Der Ex-EZB-Chefvolkswirt wirft der Zentralbank verbotene Finanzierung von Staatshaushalten vor. Er sieht auch die Gefahr einer hohen Inflation.
Im Kampf gegen die Euro-Schuldenkrise hat die Europäischen Zentralbank (EZB) nach Überzeugung ihres früheren Chefvolkswirts Jürgen Stark "wiederholt rote Linien überschritten". In einem Kommentar für das "Handelsblatt" wirft Stark der Notenbank die verbotene Finanzierung von Staatshaushalten vor.
Der im Mai 2010 begonnene Kauf von Staatsanleihen der Krisenländer sei zwar geldpolitisch begründet worden: "De facto war es jedoch Fiskalpolitik und eine durch die Maastrichter Verträge verbotene monetäre Finanzierung von Staatsanleihen", betont Stark, der im September 2011 aus Protest gegen die Krisenpolitik der EZB zurückgetreten war.
Demokratische Legitimation fehlt
Für diesen Finanztransfer fehle der EZB jede demokratische Legitimation: "Die EZB darf das Marktgeschehen nicht nachhaltig stören", schreibt Stark: "Sie geriete damit in völlige Abhängigkeit der Politik."

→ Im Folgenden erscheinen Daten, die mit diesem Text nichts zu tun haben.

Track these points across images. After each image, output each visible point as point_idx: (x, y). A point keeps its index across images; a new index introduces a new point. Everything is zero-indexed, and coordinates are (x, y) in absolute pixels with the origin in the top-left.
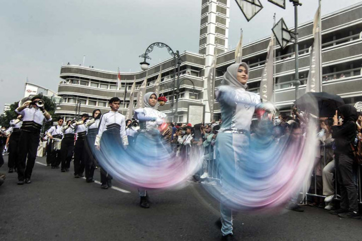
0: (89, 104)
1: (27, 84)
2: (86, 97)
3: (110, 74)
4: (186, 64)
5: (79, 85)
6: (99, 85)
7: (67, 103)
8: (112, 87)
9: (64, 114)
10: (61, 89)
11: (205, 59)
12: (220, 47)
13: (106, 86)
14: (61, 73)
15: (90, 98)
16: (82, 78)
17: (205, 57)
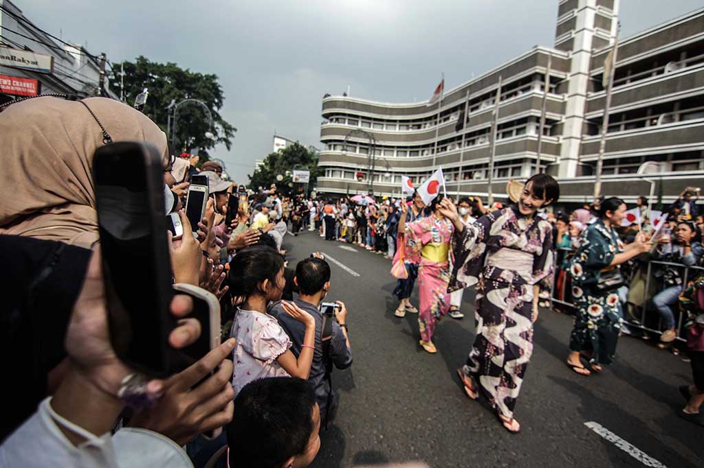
0: (360, 152)
1: (275, 137)
2: (356, 143)
3: (386, 108)
4: (537, 71)
5: (346, 125)
6: (372, 125)
7: (332, 150)
8: (388, 127)
9: (329, 167)
10: (324, 132)
11: (570, 60)
12: (602, 34)
13: (381, 126)
14: (323, 109)
15: (361, 144)
16: (350, 115)
17: (571, 56)
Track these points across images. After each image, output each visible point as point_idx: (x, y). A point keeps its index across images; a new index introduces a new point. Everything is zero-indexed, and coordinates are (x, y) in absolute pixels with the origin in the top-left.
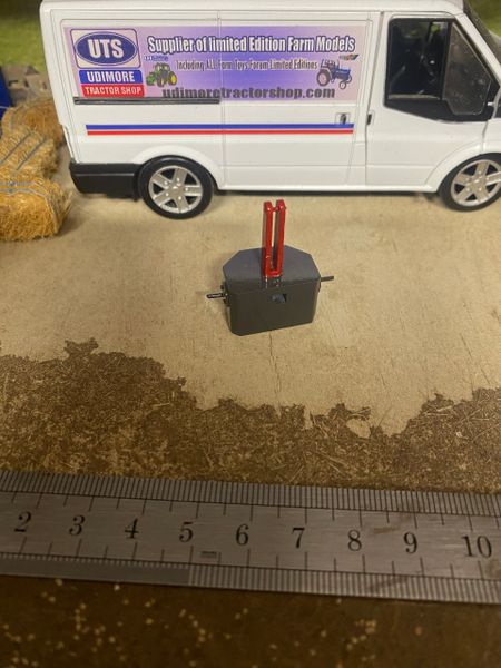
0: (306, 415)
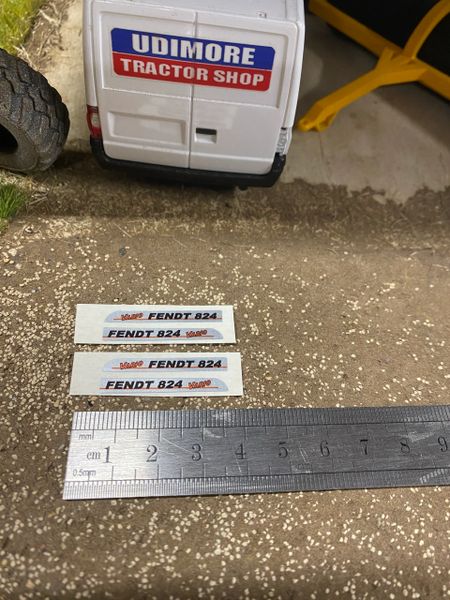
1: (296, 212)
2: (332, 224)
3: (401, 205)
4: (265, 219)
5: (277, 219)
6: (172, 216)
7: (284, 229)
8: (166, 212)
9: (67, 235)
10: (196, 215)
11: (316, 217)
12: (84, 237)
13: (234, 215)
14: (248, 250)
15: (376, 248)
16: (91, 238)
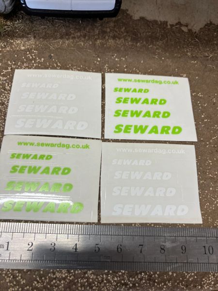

Zwar ruht das Anleihenkaufprogramm seit Mitte März. Die EZB hatte Anfang August aber ein neues Programm unter bestimmten Bedingungen angekündigt, um die Risikoprämien der Krisenländer am Markt zu drücken. Bundesbank-Präsident Jens Weidmann hatte im EZB-Rat als einziger gegen den Plan von EZB-Chef Mario Draghi gestimmt.
Stark warnt die EZB davor, sich selbst zu überfordern und ihre Unabhängigkeit von der Politik aufs Spiel zu setzen. Letztlich werde die Zentralbank ihren Kernauftrag, die Preisstabilität zu gewährleisten, nicht mehr erfüllen können: "Es droht die Gefahr hoher Inflation - nicht heute, nicht morgen, aber mittel- bis langfristig."